I do have to surrender to the fact that the house is a bit messier and dirtier than usual. And I've completely given up thinking that I "should" be able to get "things done." The only thing getting done is taking care of Bruno's needs. Once I accepted that my life became less stressful. My husband works twelve hours a day, five days per week -- but I'm happy to say that the initial fear I felt over "doing this" alone is gone. I've regained my strength and overall just got used to be a mom. I never get frustrated by Bruno's crying, fussiness or cranky moments. Believe you me, I've had my fair share - it's his turn to let life drive him nuts emotionally. I know he needs me to be his calming lotion, so that's what I am. It won't last forever and I already miss it. The love light you feel waking up and looking into his eyes is magnanimous. A grand example is how my husband's caution of "just having a second baby" has already disappeared. At first he felt, "We need to have more money saved." "We need this . . . we need that . . . " But after five weeks of baby love light he said to me this morning, "Bruno is so unbelievable! I love this little boy so much," while holding Bruno with extended arms like an offering to God, "We need to have a second one; but let's wait two years, or one and a half. It will be a good time for you as well."

Of course I've always told him that this would be the way to go, and he always got pissed. I was pressuring him. I was rushing through things like I always did. I just wanted what I wanted without thinking it through. And now he understands that this was not the case at all. There are just some things in life you don't need to over think, you just need to do. Sometimes solutions don't emerge until you've stepped into the problem. Most of my life I've chosen action over thinking, or experience over waiting for the perfect moment. You learn as you go and you will never learn unless you go. When I first started this baby business I felt lost, scared, and completely alone. I cried multiple times while sitting at my table amongst a heap of doctor's paperwork or hand outs. I didn't understand any of the tests, the language, the process, my changing hormones or psychotic eating patterns. I still thought "you ate for two people," I still thought that having natural birth was the scariest thing in the world. I still thought that doing anything other than laying on a hospital bed on my back to have a baby would be super strange - I mean when have you ever seen on t.v. or in a movie something other than that? I had never thought that taking an epidural would also mean exposing my baby to the drug -- basically, I had never thought about anything.
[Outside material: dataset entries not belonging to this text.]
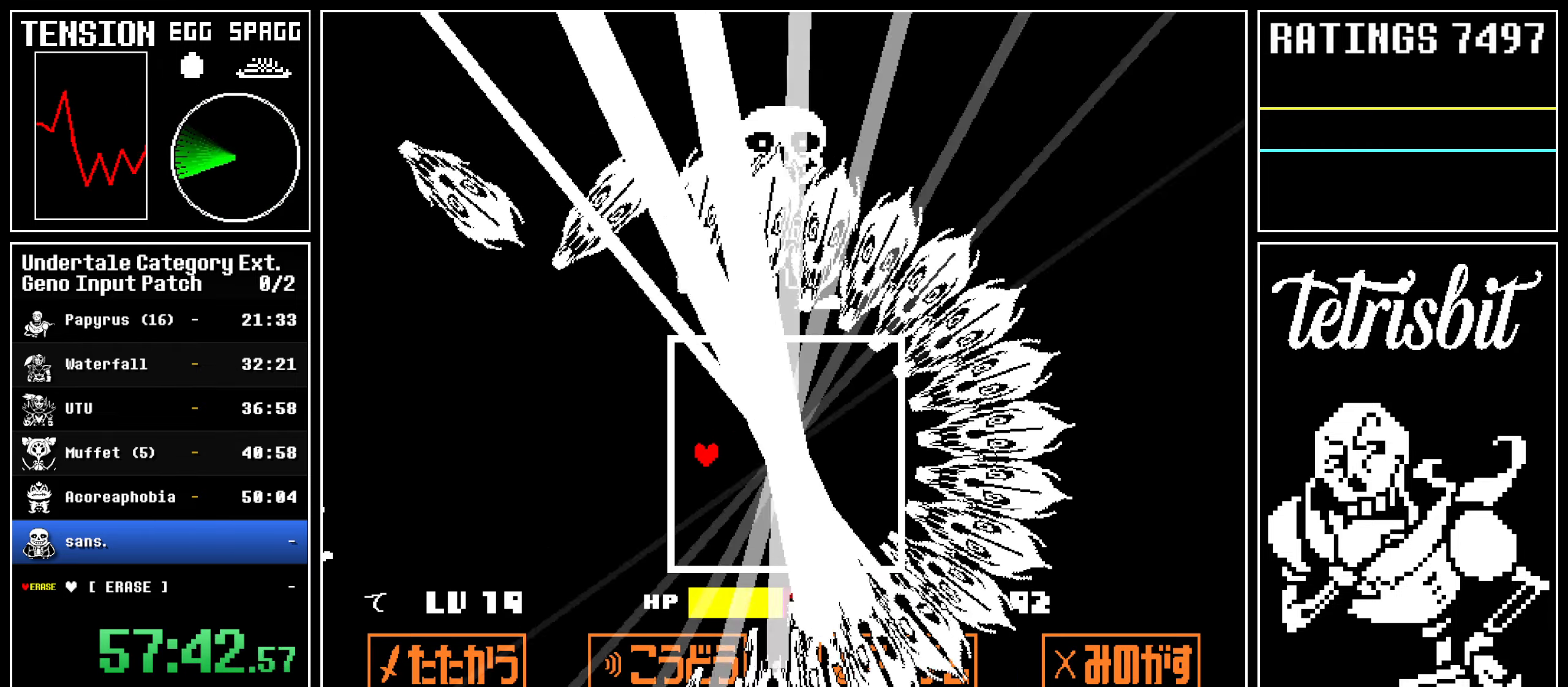
{"keys": ["right", "up"], "events": [[300, "down", "up"], [450, "up", "down"]]}
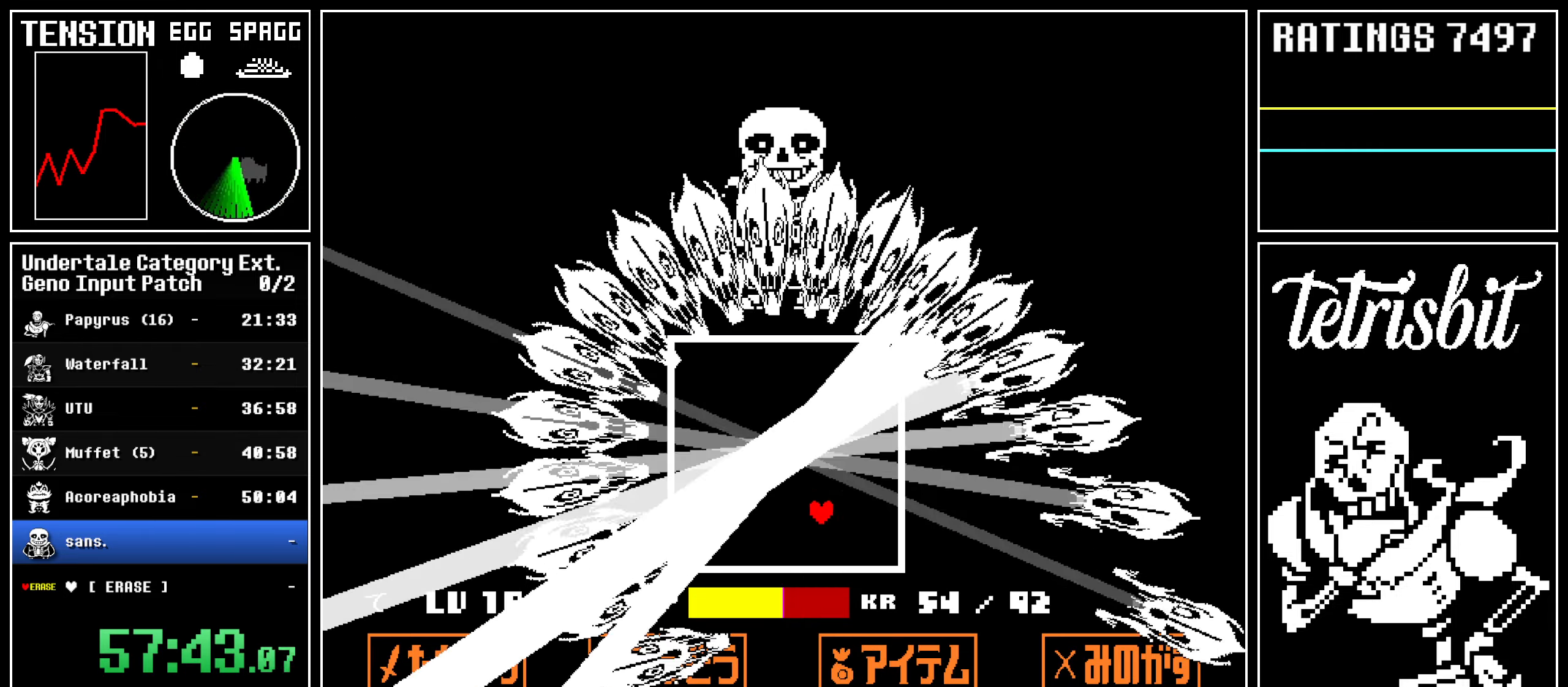
{"keys": ["left", "up"], "events": [[284, "right", "up"], [300, "left", "down"]]}
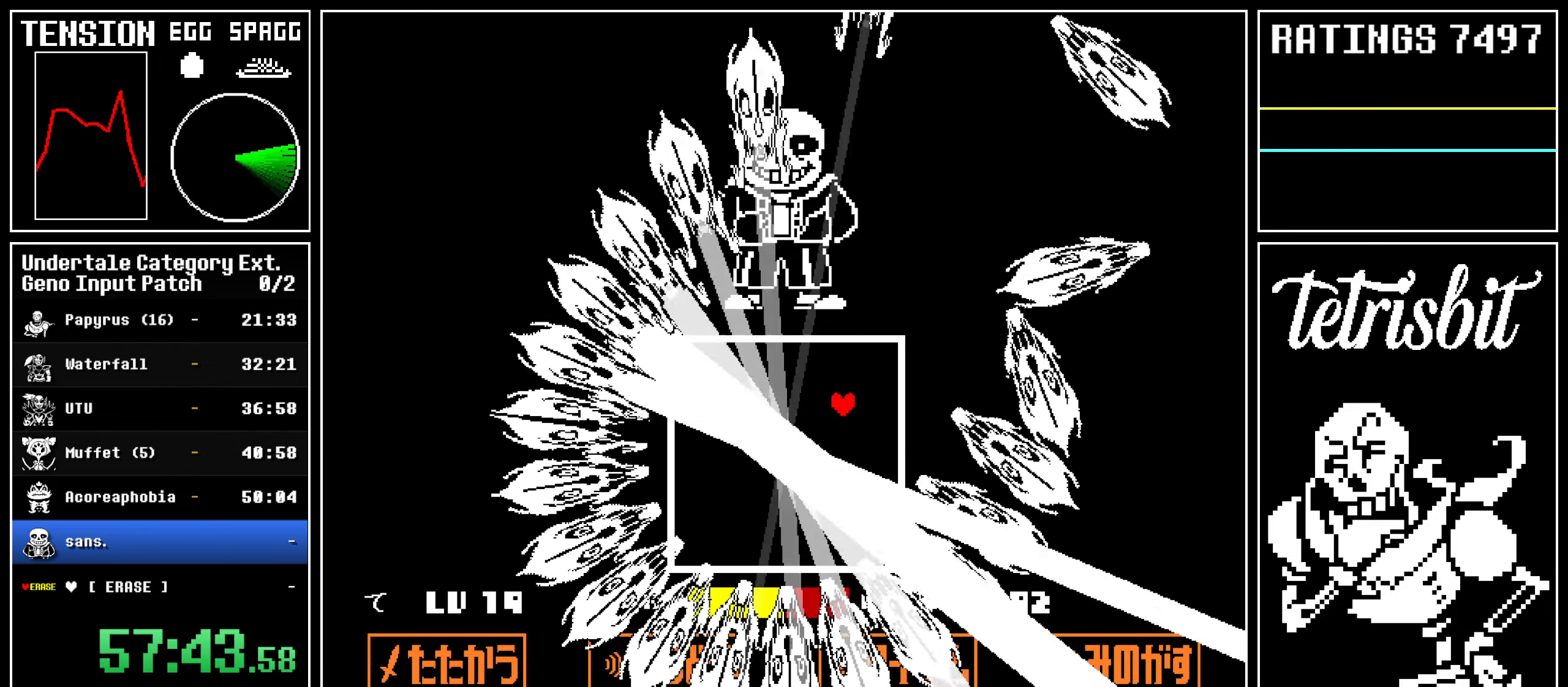
{"keys": ["down", "left"], "events": [[167, "up", "up"], [250, "down", "down"]]}
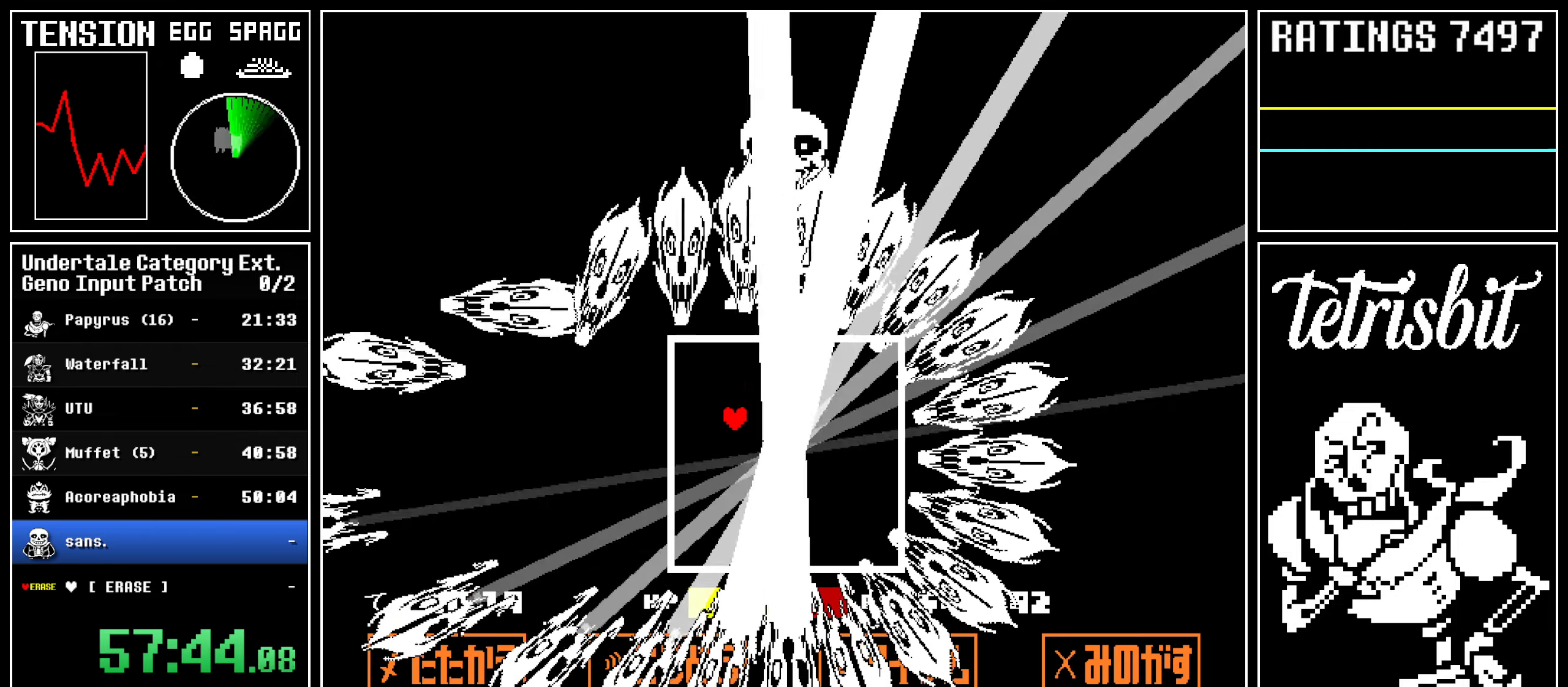
{"keys": ["right", "up"], "events": [[100, "left", "up"], [100, "right", "down"], [500, "down", "up"], [500, "up", "down"]]}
I'm happy to know that I did it. It took a lot of studying, research and second, third, fourth opinions from many different types of doctors. Most importantly it took inner strength to stand alone and believe in myself.

Wednesday, April 1, 2015

New York Style Parenting Vs. Italian Style

Yesterday was the first day Bruno and I were completely alone since his first day home after birth. His Italian grandparents had flown in from Siena to help us, and to help Bruno, for almost a month. Let's just say it was a rougher day than usual yesterday. Let's review possible reasons why:

New York mommy's response to constant crying: "what are you a fucking pussy?"

Italian nonni response: Bruno is smothered with kisses and baby mimicking sounds/noises, Italian lullabies, while being cradled in his grandparents' arms at the first sign of discomfort.

Not to say that mommy New York style is harsh, but yesterday Bruno was crying out for the nonni who were no longer here and mommy was thinking, "I'm not a fucking octopus, and I don't have eight boobs either."

So we spent the day walking around my neighborhood in circles, breastfeeding more often than a devout catholic prays or feels guilty, and bounced on the exercise ball trying to get Bruno to sleep a million times. He would not sleep yesterday . . . and today, the best thing with newborns is that there's always a new day and a new behavior, Bruno is sleeping all day. And I'm starving because he's sleeping ontop of me and I don't want to wake him up because yesterday was tough for him, and now he is finally peaceful.

It might take a little while for Bruno to acclimate to mommy who is a little rougher around the edges than the Italian style, but I have the boobs, so I know I will be forgiven.